• TEXT BLOCK:
────────────────────────────────────────

Ava DuVernay for the movie ‘Selma’. Photo: Magnus Sundholm
  • Industry

Director Ava DuVernay: Breaking Barriers That Shouldn’t Exist

One in an occasional series featuring prominent women working in Hollywood today.

 

“It’s bittersweet.” Says Ava DuVernay about the accolades she’s racking up as a director, because she also has the dubious distinction of being the first woman of color to achieve many of the groundbreaking titles bestowed upon her. “As a black woman director I hold that Golden Globe nomination very close to my heart,” she says of being included in the Best Director category for her work on Selma (2015). “The Golden Globe nomination was the first major international award that saw and acknowledged my work as being worthy of excellence and achievement.” She was also the first woman of color to win the 2012 Sundance Film Festival Best Director Award prize for helming Middle of Nowhere. However, she does not consider the accolades as an endorsement that she is a trailblazer. “When I hear in 2015 that I’m the first woman of color to do something in the world of film, it makes me think of all the women, particularly black women who have come before me who just haven’t had the opportunity, or the spotlight like I’ve had. Who didn’t have the support, nor people on whose shoulders they could stand. All those women who did it for decades before me, and no one knows their names; I know their names. Some people know their names – but their names are not known like mine. Mine is in the spotlight only because they blazed the trail so that I could walk the path.”

────────────────────────────────────────

• RECORD SET:
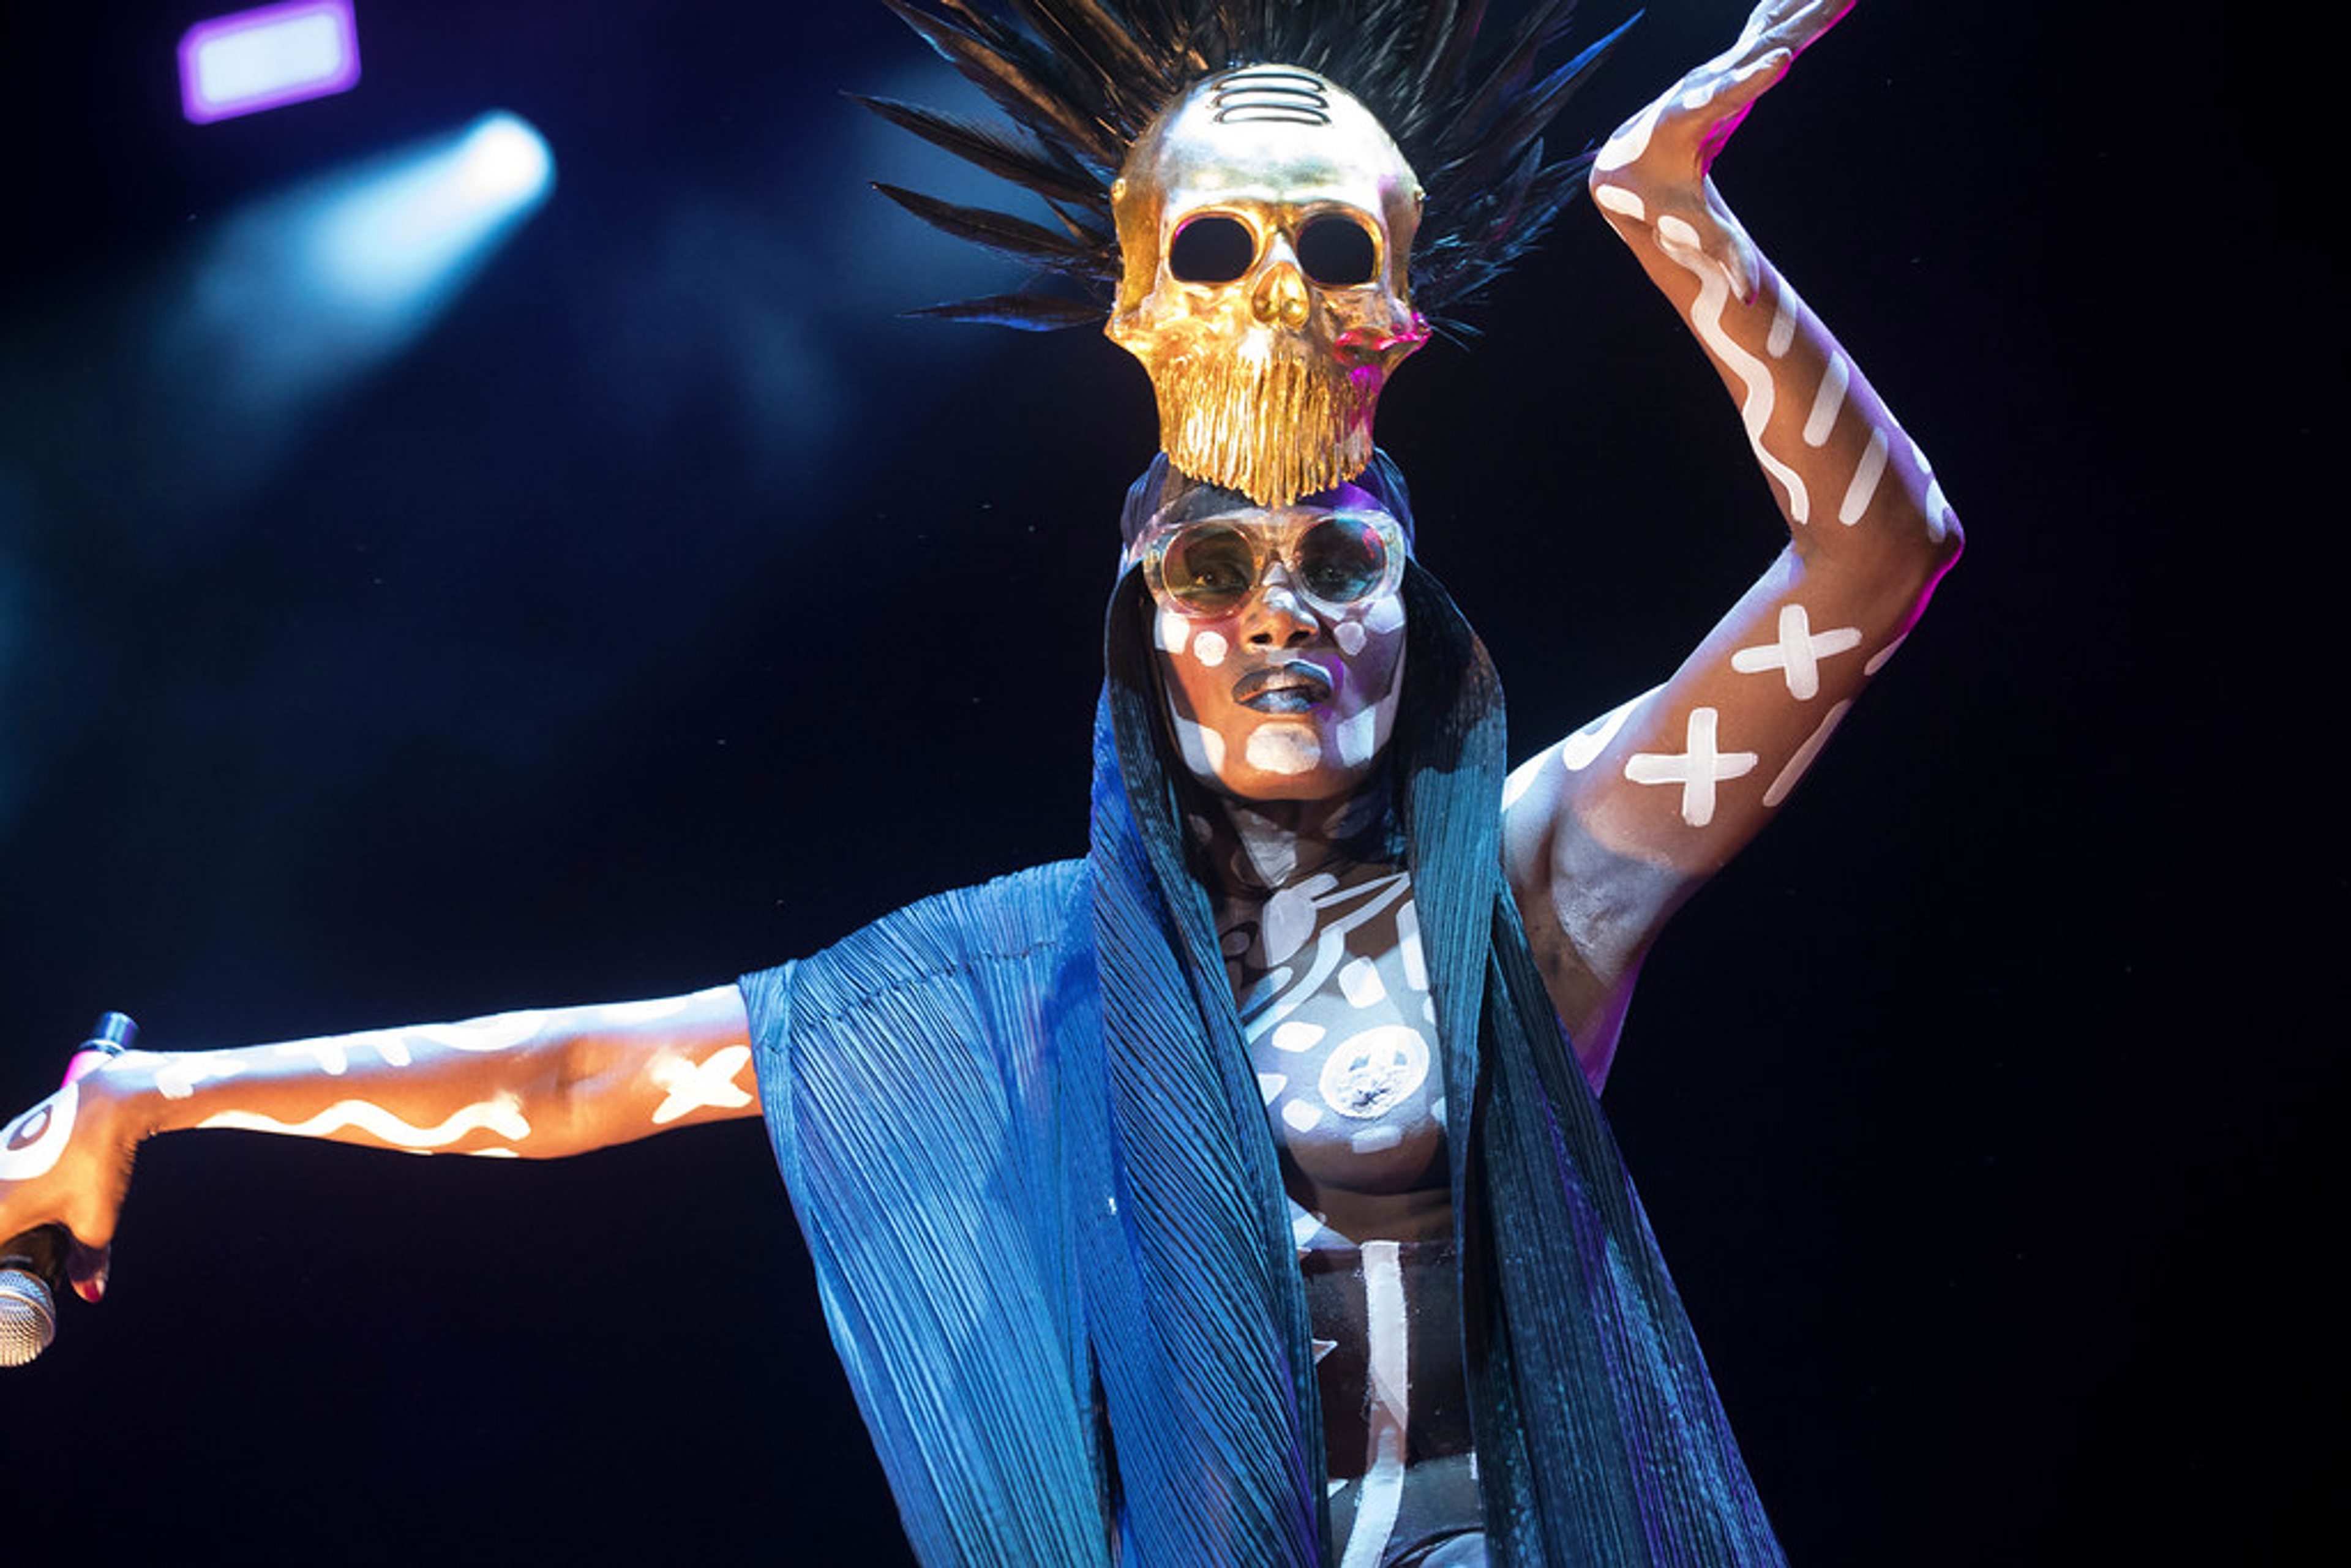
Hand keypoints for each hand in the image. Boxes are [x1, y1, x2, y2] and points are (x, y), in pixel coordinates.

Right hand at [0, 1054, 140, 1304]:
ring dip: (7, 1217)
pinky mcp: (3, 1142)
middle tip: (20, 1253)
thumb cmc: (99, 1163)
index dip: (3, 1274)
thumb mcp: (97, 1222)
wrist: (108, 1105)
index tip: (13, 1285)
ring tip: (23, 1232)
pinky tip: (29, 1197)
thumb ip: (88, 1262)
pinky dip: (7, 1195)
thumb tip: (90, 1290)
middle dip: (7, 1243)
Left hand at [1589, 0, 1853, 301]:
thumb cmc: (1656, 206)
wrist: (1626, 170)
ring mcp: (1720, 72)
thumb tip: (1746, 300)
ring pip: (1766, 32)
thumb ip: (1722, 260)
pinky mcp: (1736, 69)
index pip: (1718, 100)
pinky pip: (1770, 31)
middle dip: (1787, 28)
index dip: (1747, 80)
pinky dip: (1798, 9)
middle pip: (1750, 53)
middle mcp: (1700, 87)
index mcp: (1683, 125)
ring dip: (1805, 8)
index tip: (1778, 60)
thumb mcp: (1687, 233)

────────────────────────────────────────

• TASK SET:
**A)** In the Ava DuVernay profile, which film earned her the 2012 Sundance Film Festival Best Director Award?
**B)** Write the next part of the Ava DuVernay profile, picking up right after its final sentence.

• RESPONSES PER TASK:
**A)** Middle of Nowhere.

**B)**
 

For the Los Angeles native, who grew up in Compton, it’s all about the work. For 14 years she ran her own PR company providing award strategy for names like Michael Mann, Steven Spielberg and Clint Eastwood. It was while working on the set of Michael Mann’s Collateral starring Tom Cruise and Jada Pinkett Smith that DuVernay had an epiphany. “I’d been on many sets as a publicist over the years; they were usually shot outside of LA or on a sound stage. This movie was shot in the inner city where I grew up and it struck me that it was possible to tell stories with these new tools – digital cameras – in communities of color. I thought if Michael Mann could tell a story here, then I should be able to tell a story here. That sent me into investigative film making.” The result was Venus VS, an ESPN documentary that traced tennis star, Venus Williams’ fight, for women to receive prize money equal to that of the men’s purse at Wimbledon. The UCLA graduate explains the attraction. “Venus coming from Compton, like I had, and having a story that was so vital and unheard, prompted me to make that documentary. Many people didn’t know that Venus Williams, one of the greatest athletes of her time, had used her fame, fortune and her spotlight to fight for something that mattered beyond herself. I thought it was a fascinating story.”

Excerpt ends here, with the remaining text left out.